The production team is JJ Abrams, of Alias and Star Trek fame, with Jonathan Nolan, brother of Christopher and screenwriter of The Dark Knight and Memento; elements of all of these leak into their new project. And the stars bring associations too. Jim Caviezel is best known for Mel Gibson’s The Passion Of The Christ, but more recently starred in the ill-fated remake of The Prisoner; his name also sounds like Catweazle, which is pretty much who he looks like at the beginning of the story, all straggly-bearded and raggedy, to show that he has become depressed after a 
personal tragedy.

But quickly he’s shaved and clean-cut again, after teaming up with the well-meaning reclusive billionaire genius (you know, one of those) played by Michael Emerson, who was a highlight of the later series of Lost as the equally ambiguous leader of The Others. There’s even a real world echo too, as Caviezel’s ex-CIA man John Reese is given the obligatory-these-days 9-11 related backstory. Phew: that’s a lot of preconceived impressions for the series to absorb.
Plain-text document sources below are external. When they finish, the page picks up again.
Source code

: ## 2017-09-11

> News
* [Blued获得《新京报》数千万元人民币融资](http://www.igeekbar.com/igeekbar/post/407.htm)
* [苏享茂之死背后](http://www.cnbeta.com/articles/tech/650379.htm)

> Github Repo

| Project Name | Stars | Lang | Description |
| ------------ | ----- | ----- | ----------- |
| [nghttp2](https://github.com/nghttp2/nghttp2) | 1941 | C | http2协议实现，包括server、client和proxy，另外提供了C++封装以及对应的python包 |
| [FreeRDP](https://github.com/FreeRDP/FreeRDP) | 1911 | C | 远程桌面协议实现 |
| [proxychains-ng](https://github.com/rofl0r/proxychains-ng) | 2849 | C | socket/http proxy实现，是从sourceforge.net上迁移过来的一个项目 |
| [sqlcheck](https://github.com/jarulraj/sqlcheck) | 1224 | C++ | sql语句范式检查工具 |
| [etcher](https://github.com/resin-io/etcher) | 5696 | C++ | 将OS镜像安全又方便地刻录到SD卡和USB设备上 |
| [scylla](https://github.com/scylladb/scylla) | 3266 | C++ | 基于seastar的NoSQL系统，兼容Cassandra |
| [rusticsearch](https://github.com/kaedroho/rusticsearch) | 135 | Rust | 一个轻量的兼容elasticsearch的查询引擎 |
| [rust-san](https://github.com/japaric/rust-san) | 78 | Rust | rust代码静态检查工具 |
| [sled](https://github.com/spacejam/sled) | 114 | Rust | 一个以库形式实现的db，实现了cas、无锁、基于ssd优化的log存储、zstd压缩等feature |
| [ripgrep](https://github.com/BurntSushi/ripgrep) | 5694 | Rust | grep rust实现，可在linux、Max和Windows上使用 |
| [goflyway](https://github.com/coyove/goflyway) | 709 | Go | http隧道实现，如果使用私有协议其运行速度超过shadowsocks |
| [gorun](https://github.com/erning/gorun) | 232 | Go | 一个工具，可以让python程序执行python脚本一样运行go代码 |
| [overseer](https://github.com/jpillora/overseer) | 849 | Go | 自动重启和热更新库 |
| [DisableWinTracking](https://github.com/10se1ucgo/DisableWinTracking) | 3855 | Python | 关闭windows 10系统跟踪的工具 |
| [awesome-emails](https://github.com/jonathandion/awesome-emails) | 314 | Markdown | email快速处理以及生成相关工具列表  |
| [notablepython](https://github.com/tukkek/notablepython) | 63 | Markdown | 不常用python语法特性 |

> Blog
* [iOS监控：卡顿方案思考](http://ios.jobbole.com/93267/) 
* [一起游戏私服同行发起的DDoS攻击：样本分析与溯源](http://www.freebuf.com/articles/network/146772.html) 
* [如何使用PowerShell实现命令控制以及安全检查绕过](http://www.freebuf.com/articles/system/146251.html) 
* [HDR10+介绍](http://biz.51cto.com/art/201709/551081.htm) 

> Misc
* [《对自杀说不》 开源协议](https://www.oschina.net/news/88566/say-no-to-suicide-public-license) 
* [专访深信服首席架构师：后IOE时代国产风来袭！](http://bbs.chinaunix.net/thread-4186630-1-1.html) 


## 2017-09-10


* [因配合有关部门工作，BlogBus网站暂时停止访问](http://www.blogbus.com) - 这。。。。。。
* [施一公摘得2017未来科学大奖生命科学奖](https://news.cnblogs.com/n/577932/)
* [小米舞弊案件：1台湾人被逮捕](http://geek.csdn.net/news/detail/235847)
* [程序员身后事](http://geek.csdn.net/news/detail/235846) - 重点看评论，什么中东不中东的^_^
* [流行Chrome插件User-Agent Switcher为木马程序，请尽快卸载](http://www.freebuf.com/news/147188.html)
So is the show any more than the sum of its parts? On the first episode’s evidence, maybe not: in the rush to get the high concept premise established, there’s not much time to sketch in the characters or any more lofty themes. The weekly crimes seem like a throwback to an earlier era of TV procedurals – aren’t we more into convoluted conspiracies and long-drawn-out single crimes these days? – but Caviezel’s dreary hero isn’t fun enough to really root for as he sprints to the rescue, throwing ninja action moves without breaking a sweat, or a smile. Emerson imbues his role with as much squinting menace as he can, but is stuck with exposition-heavy dialogue. However, once they hit their stride, perhaps the series will come into its own and make us forget its origins.